Cassidy smiled hugely. “Waiting to graduate and move on with my life, same as y’all. Now how come none of you ever mentioned that your school has a coffee cart?”

Cassidy slid onto the bench next to Toby, pulled out a packet of peanut butter crackers, and patted the seat next to her. It was the end of the bench, thank God, and I wondered if she’d left it for me on purpose, so I wouldn’t have to ask anyone to shift down.

“Oh, right,” Toby said a little too theatrically, pretending he’d only just remembered. “You all know Faulkner.”

“Hey,” I said sheepishly, taking the proffered seat. I guess they’d thought I was just passing by, showing the new student around, but when I sat down, Luke gave Toby a significant look, as though my joining the table needed to be preceded by his approval.

I put on my sunglasses and watched everyone pick at their food (lunch starts at 11:30, which is ridiculous, on account of how some nearby food chains are still serving breakfast sandwiches). I hadn’t brought anything, and I glanced toward the lunch line in the lower quad, which was an endless stretch of underclassmen.

“Quick, eat these.” Phoebe Chang slid a plastic container of grocery store cupcakes onto the table, her nose stud sparkling in the sunlight. There was a pink stripe in her hair that I didn’t remember. “I just swiped them from the front office. It’s the school nurse’s birthday.”

She glanced over her shoulder, as though expecting to be apprehended at any moment, and Toby grabbed for one of the vanilla cupcakes.

“Fifty points for irony if we get food poisoning,” he said. “By the way, Phoebe, this is Cassidy. And you know Ezra.”

Phoebe, who was still basking in the glory of her cupcake heist, glanced at me and nearly dropped her iced tea. “Holy crap. I’m five minutes late and I miss the most historic lunch-table switch in the annals of the upper quad.”

“I thought you didn’t do annals, Phoebs,” Luke said with a wink.

Phoebe picked up a cupcake, smashed the frosting down with her tongue, and offered it to Luke with an evil grin. “I don’t know about that. How about some sloppy seconds, Sheppard?”

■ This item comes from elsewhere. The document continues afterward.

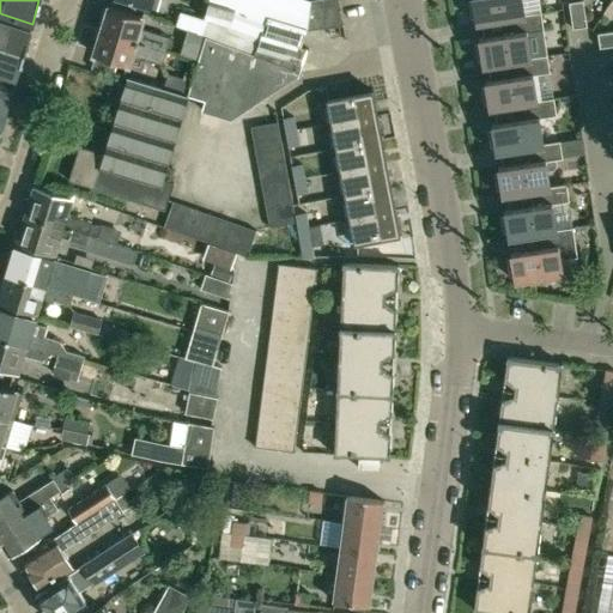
[(210,0),(205,18),(200,34),(205,36),(187,96),(188,96),(189,97),(206,102),(204,110),(230,117),(302,72),(309,50),(303,47),(308,31),(344,26),(338,0),(210,0)]
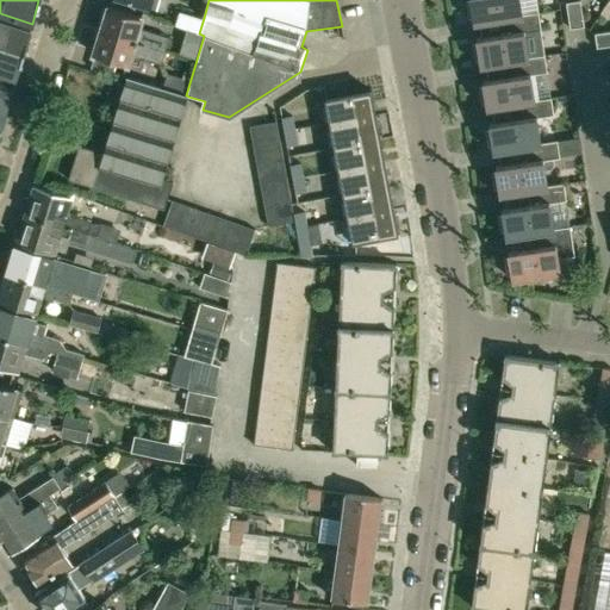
[(466,0),(468,17),(473,17),(474,23),(504,18),(504,17),(522,14),(518,0),(466,0)]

Luke took the cupcake and bit into it with relish, antagonizing her. I wondered how long they’d been dating. Phoebe, who was not, in fact, a notorious cupcake thief, was actually the editor of the school paper.

“So Ezra,” Phoebe said, sliding onto the bench next to Luke. “How’s life as a teenage vampire?”

Toby snorted, and Cassidy snickered through a mouthful of cupcake.